Seeing the need for better communication in the broader area of 2,300 homes that compose Smoke Rise, in 2008 Susan was invited to write for the area’s local newspaper, the Smoke Signal. There she works to share news from the Churches, Community and Country Club, writes a monthly Tech Talk column covering energy and technology tips, and is a freelance staff writer covering other happenings. In 2020, when our treasurer released responsibility for managing the Display Advertisers, the financial lifeblood of the paper, Susan stepped in to manage their contributions, which now cover the paper’s annual operating costs.
Susan and Joel are active with the Smoke Rise Baptist Church where Joel regularly teaches several Sunday School Classes. Both have served as Deacons. Susan is the Communications Director for the Discovery Class, manages the Caffeine Ministry Welcome Center, and served for several years on the Finance Committee.

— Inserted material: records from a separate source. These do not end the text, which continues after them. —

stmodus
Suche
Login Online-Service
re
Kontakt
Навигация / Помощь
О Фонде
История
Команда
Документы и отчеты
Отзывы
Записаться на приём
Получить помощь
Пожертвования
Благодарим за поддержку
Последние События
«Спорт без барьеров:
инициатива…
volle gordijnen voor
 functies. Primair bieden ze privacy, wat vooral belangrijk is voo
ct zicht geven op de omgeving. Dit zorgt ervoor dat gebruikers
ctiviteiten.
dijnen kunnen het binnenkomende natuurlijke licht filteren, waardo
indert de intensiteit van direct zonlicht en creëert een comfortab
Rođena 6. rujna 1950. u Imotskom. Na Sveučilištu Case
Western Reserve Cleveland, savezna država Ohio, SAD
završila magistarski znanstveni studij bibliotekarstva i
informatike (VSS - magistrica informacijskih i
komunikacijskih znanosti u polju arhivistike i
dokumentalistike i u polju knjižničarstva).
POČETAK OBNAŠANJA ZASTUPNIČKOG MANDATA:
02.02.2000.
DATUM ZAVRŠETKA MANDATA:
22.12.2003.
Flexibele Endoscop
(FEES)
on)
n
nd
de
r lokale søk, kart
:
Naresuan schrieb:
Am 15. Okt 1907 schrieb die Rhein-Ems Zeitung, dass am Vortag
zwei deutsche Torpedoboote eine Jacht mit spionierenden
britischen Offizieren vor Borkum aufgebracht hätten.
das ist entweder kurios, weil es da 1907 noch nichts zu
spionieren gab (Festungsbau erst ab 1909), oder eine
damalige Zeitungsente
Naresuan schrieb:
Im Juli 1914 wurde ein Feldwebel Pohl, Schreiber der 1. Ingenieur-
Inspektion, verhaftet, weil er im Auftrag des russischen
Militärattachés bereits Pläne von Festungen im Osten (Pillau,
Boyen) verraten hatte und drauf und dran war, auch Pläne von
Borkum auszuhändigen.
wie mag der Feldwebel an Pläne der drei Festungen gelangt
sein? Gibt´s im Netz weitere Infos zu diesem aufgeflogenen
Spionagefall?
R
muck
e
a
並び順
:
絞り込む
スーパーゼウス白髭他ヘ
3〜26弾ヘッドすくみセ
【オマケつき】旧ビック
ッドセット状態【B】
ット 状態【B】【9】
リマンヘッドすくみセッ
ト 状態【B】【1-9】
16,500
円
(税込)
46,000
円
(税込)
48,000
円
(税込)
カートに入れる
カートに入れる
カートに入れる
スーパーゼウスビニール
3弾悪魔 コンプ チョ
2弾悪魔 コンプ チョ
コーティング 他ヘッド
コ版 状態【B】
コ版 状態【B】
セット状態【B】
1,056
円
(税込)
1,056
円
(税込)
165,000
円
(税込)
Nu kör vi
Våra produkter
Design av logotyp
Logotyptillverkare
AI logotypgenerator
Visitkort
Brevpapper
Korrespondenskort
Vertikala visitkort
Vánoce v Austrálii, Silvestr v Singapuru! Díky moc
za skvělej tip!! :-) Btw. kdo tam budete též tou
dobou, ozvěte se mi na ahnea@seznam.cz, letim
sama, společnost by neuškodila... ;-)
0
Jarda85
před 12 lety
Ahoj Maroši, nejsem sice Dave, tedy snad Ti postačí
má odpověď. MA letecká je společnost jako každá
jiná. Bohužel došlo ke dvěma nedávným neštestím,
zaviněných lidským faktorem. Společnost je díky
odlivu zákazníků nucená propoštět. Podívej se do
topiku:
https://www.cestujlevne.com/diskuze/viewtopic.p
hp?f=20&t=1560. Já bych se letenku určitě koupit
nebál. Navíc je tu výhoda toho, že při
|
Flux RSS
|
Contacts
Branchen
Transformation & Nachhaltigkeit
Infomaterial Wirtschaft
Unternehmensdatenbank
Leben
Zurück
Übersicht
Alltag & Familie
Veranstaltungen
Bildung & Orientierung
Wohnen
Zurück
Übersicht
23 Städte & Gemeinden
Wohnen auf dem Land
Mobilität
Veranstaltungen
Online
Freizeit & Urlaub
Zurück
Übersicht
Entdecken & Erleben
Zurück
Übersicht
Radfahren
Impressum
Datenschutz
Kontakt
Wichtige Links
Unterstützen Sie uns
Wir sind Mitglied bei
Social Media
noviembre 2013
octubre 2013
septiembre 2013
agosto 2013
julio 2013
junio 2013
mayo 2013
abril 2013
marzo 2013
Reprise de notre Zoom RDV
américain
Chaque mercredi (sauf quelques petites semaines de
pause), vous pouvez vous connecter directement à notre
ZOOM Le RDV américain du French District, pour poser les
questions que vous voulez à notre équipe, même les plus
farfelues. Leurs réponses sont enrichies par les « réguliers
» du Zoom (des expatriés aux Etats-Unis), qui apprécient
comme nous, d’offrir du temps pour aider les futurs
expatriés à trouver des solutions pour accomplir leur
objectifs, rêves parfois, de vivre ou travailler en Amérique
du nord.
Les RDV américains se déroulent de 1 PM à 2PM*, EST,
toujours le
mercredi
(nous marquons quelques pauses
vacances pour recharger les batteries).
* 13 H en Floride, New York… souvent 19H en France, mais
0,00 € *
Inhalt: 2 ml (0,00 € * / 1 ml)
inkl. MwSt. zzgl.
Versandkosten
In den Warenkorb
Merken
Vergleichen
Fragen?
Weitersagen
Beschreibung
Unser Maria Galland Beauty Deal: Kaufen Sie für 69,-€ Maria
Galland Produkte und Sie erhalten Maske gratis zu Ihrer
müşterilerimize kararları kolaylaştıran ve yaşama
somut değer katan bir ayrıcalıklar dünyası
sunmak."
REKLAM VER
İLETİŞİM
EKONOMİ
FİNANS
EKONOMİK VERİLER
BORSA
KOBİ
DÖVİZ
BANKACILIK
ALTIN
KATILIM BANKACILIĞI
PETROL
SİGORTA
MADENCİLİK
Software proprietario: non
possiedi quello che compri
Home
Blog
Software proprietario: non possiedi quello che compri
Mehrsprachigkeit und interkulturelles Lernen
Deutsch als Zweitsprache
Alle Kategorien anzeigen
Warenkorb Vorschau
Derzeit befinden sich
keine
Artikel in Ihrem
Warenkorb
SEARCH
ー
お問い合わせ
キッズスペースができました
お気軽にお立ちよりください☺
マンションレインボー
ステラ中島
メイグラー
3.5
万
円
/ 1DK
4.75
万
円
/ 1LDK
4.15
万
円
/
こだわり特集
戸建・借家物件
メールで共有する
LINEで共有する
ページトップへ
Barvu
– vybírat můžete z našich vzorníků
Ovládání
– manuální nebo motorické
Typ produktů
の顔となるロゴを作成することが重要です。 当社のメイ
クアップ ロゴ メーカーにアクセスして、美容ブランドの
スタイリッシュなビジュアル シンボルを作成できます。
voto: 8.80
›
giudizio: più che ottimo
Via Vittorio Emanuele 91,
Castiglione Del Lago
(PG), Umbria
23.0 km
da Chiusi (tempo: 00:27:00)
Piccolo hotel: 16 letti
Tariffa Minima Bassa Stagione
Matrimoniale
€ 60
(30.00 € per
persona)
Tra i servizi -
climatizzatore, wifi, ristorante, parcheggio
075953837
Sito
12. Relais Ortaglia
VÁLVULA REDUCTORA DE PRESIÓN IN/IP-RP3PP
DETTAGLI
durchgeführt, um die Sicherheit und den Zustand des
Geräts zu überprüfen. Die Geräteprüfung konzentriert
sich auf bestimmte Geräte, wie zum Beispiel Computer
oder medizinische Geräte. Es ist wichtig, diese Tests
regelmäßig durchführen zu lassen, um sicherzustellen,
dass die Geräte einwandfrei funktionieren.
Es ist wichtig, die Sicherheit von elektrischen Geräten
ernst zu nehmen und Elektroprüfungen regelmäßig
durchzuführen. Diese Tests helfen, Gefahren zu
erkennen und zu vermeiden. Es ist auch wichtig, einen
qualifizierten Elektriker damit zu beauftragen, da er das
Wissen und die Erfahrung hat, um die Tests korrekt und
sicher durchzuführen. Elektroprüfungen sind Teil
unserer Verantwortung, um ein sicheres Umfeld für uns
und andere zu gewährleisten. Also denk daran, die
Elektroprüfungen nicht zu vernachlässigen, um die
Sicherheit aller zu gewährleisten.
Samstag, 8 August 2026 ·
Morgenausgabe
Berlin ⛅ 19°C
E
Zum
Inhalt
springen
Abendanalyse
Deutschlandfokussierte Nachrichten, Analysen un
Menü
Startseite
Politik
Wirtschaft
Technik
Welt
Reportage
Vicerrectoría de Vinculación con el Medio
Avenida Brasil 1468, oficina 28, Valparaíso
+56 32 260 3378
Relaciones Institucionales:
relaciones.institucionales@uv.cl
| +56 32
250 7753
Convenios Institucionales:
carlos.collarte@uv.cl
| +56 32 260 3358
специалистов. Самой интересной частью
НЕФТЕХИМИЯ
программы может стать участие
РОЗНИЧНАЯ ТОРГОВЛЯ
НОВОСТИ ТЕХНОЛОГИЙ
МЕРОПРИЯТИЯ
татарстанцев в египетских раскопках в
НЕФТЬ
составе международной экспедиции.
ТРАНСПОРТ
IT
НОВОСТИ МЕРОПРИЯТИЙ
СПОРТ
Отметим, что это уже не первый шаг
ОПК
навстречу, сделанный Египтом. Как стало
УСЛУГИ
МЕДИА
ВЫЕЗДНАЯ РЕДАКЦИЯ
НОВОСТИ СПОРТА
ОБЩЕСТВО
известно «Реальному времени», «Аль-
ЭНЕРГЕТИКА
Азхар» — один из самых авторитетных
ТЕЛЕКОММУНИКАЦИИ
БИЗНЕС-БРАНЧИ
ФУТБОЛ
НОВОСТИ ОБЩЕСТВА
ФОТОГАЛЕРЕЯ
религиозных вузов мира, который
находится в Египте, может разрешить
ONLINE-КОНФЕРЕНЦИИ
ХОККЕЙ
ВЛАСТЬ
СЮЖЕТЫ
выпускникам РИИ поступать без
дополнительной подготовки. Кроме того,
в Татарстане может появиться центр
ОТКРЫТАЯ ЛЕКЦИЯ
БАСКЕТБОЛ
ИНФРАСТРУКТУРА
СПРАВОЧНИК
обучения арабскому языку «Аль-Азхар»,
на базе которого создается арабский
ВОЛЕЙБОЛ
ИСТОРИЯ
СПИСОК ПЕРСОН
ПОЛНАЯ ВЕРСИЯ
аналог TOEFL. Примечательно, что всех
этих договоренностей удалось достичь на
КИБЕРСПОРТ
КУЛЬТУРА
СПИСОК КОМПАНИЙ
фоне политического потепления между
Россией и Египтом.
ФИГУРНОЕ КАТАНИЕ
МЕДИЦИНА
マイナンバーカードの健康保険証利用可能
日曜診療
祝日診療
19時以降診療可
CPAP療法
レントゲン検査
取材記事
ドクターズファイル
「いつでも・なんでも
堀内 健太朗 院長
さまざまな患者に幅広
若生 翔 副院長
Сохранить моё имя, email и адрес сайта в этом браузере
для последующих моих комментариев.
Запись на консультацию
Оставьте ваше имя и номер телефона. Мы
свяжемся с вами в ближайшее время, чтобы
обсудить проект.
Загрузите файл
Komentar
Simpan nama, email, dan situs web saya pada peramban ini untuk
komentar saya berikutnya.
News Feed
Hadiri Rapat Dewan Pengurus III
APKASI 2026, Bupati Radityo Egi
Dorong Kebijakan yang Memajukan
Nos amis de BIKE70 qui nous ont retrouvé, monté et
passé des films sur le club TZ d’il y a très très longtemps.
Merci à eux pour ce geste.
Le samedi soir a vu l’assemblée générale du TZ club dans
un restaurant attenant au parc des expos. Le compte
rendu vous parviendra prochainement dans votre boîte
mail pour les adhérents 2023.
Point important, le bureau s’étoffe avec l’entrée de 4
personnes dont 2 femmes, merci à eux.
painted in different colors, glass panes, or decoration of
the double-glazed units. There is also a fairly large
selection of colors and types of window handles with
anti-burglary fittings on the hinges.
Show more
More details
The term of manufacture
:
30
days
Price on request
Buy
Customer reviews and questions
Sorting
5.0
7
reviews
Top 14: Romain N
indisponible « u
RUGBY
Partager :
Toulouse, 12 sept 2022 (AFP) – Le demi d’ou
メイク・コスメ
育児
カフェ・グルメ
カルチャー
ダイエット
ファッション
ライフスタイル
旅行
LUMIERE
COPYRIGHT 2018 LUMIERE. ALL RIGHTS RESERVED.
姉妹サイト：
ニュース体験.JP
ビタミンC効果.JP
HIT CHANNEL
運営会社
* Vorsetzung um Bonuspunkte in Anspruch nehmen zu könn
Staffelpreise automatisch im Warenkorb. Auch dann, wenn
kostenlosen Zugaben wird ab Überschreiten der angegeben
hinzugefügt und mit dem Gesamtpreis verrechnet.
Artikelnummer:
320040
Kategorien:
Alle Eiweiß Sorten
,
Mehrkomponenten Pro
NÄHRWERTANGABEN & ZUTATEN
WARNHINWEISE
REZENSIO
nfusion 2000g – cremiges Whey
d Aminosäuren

Recommended by Colin Harris, their Discovery Class instructor, Susan served a 5-year term as a Trustee of Georgia’s Developmental Disabilities Ministry (DDM -- Where Hope Lives), a nonprofit, charitable corporation serving adults with developmental disabilities and their families. DDM provides homes in a residential setting for those who cannot care for themselves. Founded by parents who asked, “Who will care for my disabled child when I am no longer able?” DDM is the answer for ~70 residents living in 20 houses scattered across Georgia. The need is huge, and the wait list long. DDM is aspiring to grow to handle more of this rising need. In 2023, Susan returned to DDM as a member of the Capital Campaign Committee to renovate 10 of the homes' kitchens and baths.
Stephen attended Greater Atlanta Christian School and went on to study software development first at Perimeter College and then completing his BS at Georgia State. He has now largely completed his masters in software design and development, and has taken a job with LexisNexis. His thesis illustrates how AI can learn to solve video games.